Instruction: What needs reproducing is the run of lines in the data below starting at the line with "夫妻对婚姻关系存续期间" and ending at the line with "de lesionarse. Los deportistas que practican", both ends included. Copy it exactly, without pictures, and add nothing.

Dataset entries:
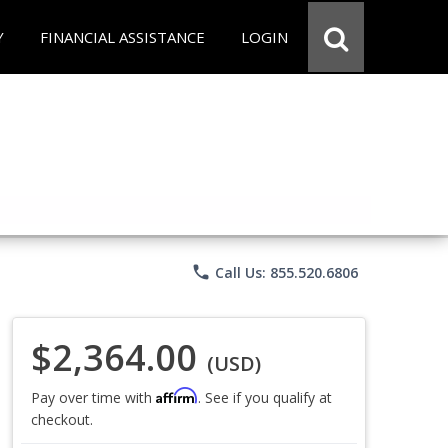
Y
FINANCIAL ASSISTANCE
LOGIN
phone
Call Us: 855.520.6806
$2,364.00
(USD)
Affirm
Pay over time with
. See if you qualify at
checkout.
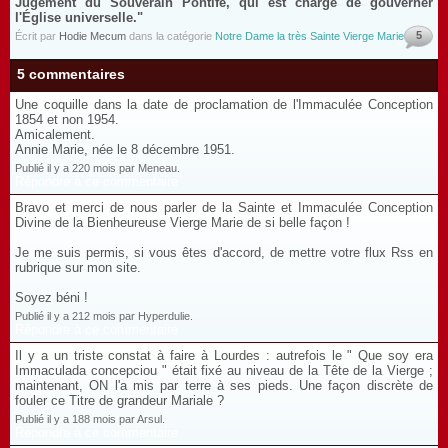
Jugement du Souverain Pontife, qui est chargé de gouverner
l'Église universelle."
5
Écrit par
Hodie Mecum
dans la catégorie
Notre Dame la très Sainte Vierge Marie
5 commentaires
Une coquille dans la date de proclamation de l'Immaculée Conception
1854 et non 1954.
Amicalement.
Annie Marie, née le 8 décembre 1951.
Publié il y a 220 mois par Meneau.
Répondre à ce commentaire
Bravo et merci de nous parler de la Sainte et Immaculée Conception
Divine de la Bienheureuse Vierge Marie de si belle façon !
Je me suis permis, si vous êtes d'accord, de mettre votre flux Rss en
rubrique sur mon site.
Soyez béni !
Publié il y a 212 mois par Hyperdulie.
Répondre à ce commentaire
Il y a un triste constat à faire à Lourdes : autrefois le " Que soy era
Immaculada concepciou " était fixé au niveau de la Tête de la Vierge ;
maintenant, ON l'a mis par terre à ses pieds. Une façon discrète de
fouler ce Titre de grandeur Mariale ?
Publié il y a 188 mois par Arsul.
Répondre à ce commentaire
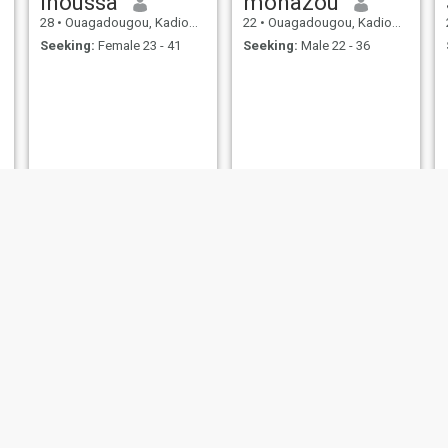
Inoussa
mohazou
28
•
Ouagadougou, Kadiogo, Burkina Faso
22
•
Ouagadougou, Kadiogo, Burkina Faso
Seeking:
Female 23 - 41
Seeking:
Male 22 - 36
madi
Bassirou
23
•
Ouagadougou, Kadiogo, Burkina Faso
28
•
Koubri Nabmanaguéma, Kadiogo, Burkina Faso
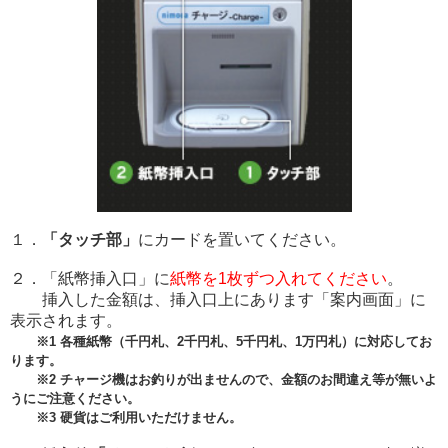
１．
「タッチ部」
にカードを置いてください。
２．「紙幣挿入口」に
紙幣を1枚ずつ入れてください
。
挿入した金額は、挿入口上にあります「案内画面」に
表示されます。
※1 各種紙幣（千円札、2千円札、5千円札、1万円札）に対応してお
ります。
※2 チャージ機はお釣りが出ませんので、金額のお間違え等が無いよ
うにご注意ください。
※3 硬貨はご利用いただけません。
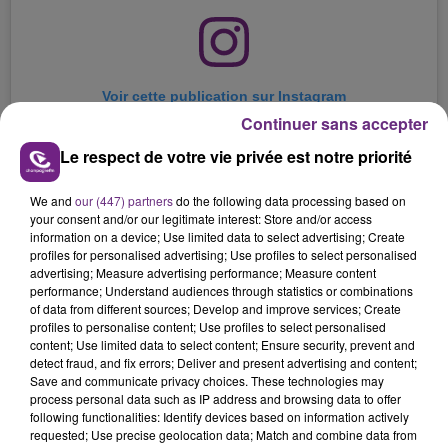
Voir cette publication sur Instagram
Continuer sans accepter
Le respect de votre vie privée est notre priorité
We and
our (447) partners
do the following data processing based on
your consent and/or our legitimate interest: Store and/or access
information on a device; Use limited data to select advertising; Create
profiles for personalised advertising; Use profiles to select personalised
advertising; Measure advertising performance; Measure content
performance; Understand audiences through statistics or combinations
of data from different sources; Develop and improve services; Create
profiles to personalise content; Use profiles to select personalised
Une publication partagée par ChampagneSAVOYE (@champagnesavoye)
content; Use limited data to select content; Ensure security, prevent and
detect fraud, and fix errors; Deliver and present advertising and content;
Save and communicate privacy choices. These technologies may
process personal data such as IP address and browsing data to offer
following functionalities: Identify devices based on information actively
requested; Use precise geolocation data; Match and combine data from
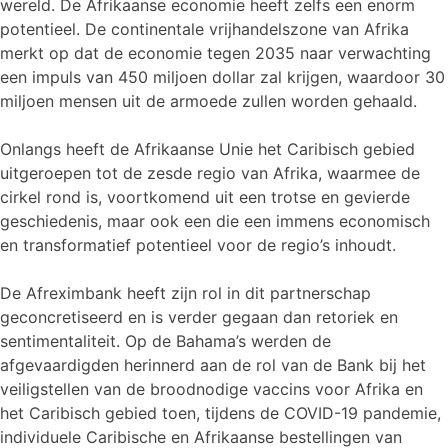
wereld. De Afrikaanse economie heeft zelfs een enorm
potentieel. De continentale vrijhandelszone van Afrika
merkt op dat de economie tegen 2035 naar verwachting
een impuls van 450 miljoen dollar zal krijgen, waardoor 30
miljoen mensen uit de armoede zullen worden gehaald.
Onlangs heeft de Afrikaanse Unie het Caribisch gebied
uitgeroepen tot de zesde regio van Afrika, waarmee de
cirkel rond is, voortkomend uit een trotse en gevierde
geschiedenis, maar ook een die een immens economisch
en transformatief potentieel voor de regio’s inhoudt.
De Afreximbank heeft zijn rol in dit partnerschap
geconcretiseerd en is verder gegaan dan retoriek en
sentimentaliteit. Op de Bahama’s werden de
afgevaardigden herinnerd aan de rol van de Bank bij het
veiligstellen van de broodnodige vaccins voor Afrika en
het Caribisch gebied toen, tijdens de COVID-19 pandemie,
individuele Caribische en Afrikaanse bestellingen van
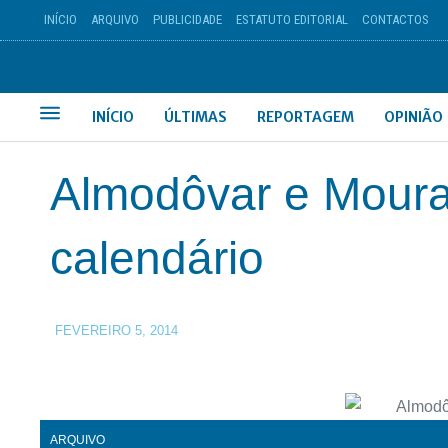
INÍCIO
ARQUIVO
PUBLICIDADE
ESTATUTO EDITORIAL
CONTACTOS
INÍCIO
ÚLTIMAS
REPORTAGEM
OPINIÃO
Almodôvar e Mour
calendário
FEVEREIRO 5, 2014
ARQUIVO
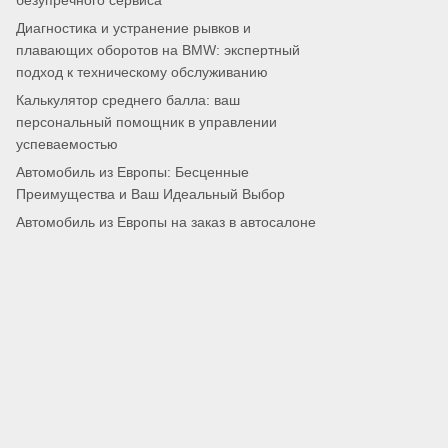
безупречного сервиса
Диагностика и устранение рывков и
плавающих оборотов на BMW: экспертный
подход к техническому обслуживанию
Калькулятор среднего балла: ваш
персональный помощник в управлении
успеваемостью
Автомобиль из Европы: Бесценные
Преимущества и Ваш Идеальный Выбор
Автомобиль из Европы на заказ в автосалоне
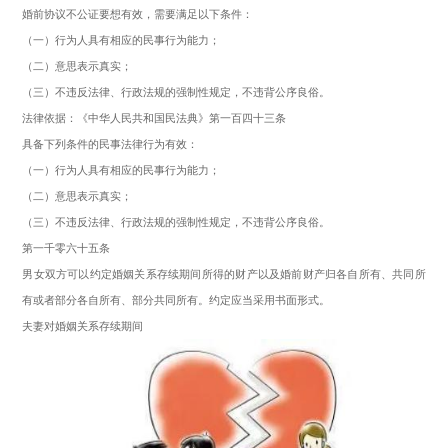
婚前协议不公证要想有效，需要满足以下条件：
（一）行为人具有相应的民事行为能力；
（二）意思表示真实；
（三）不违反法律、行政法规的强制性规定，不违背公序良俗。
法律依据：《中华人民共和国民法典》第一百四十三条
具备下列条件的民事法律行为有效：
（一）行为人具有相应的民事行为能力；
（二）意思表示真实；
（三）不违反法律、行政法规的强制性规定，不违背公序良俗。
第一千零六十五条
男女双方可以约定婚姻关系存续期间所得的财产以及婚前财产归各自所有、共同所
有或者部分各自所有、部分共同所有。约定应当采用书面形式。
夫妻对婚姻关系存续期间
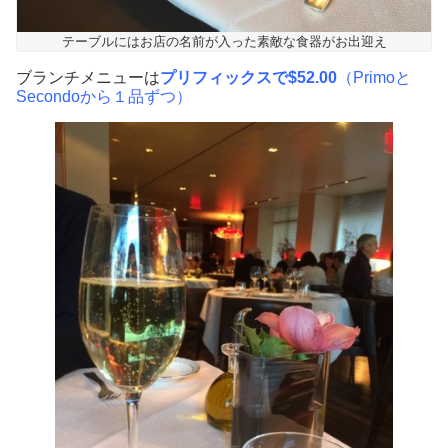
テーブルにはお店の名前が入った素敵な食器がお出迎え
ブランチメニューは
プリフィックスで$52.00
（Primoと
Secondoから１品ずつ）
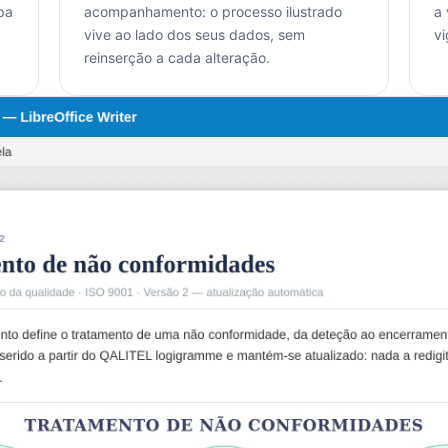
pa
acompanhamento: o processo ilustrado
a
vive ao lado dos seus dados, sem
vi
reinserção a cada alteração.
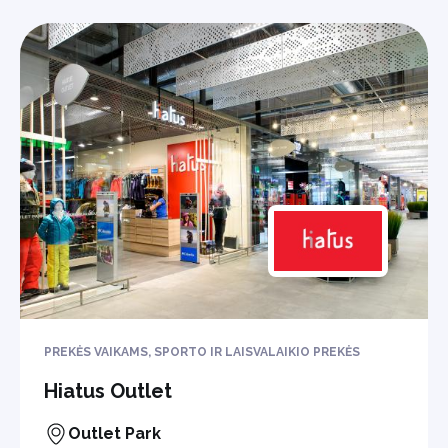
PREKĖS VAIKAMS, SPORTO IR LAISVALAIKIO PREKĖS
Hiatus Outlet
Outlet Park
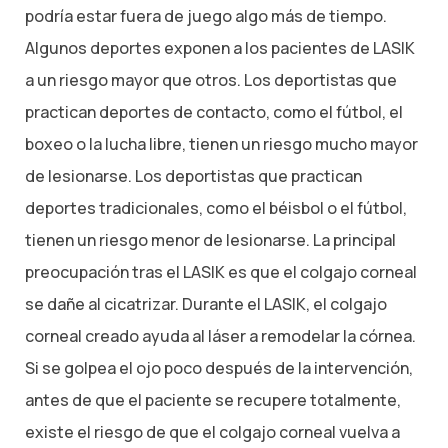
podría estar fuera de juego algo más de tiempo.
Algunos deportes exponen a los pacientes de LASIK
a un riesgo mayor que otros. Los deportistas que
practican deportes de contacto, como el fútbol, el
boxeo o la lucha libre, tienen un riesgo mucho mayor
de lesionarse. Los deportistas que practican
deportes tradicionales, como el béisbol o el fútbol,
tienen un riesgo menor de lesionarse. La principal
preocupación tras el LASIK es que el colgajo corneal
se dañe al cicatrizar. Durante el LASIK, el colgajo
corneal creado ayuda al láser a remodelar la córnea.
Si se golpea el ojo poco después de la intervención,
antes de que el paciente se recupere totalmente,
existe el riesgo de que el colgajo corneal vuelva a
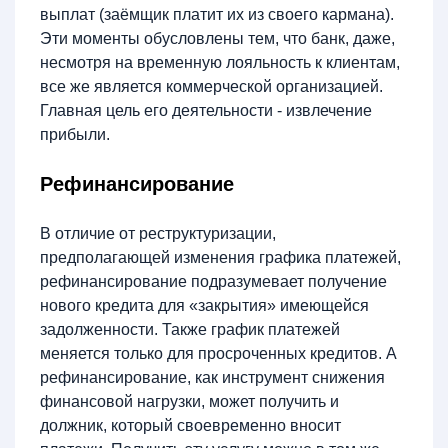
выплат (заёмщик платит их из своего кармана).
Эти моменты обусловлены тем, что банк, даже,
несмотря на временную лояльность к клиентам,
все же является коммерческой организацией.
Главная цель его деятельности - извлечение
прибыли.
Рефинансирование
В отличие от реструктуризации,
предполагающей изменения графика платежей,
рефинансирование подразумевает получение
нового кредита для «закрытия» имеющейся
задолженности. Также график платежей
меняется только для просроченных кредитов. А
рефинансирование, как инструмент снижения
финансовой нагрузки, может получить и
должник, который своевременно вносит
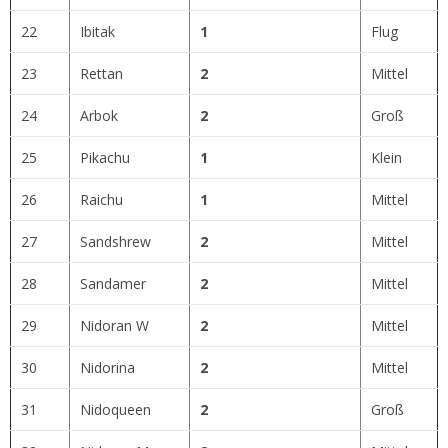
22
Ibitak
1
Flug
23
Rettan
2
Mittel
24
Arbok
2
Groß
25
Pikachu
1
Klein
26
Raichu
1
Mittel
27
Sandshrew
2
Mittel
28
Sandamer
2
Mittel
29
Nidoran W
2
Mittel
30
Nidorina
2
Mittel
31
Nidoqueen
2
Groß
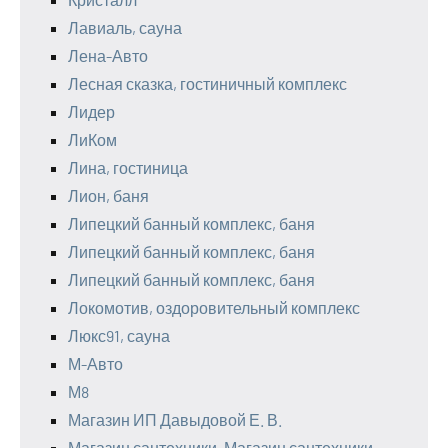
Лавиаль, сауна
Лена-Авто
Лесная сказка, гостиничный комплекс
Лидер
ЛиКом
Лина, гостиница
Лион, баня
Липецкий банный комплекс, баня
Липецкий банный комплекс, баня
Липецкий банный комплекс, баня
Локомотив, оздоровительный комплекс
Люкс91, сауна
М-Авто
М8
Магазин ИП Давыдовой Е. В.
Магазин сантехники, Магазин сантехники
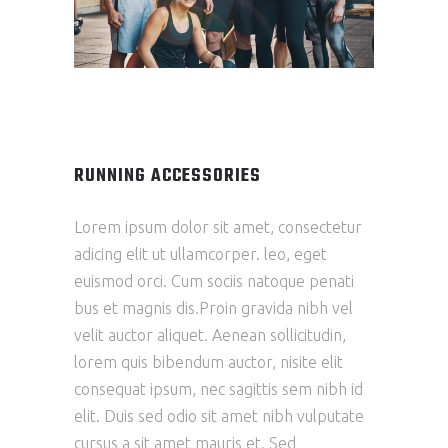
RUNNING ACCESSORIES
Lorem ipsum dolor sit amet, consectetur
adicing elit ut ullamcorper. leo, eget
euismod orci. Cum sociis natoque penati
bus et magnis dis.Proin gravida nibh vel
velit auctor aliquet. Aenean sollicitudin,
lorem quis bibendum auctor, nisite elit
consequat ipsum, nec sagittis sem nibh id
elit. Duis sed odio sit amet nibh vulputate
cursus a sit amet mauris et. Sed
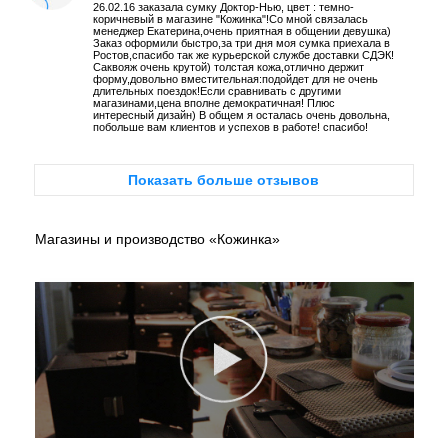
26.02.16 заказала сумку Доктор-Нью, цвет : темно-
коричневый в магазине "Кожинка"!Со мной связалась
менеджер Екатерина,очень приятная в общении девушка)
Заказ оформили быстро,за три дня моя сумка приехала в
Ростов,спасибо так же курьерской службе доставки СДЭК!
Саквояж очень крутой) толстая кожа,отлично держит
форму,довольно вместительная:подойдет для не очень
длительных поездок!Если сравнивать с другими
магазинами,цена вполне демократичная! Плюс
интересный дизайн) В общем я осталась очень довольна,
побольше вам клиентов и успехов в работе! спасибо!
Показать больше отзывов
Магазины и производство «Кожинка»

Answer section:
夫妻对婚姻关系存续期间
テーブルにはお店の名前が入った素敵な食器がお出迎え
ブランチメニューは
プリフィックスで$52.00
（Primoと
Secondoから１品ずつ）
pa
acompanhamento: o processo ilustrado
a
vive ao lado dos seus dados, sem
vi
reinserção a cada alteração.
PREKĖS VAIKAMS, SPORTO IR LAISVALAIKIO PREKĖS
Hiatus Outlet
Outlet Park
podría estar fuera de juego algo más de tiempo.
Algunos deportes exponen a los pacientes de LASIK
a un riesgo mayor que otros. Los deportistas que
practican deportes de contacto, como el fútbol, el
boxeo o la lucha libre, tienen un riesgo mucho mayor
de lesionarse. Los deportistas que practican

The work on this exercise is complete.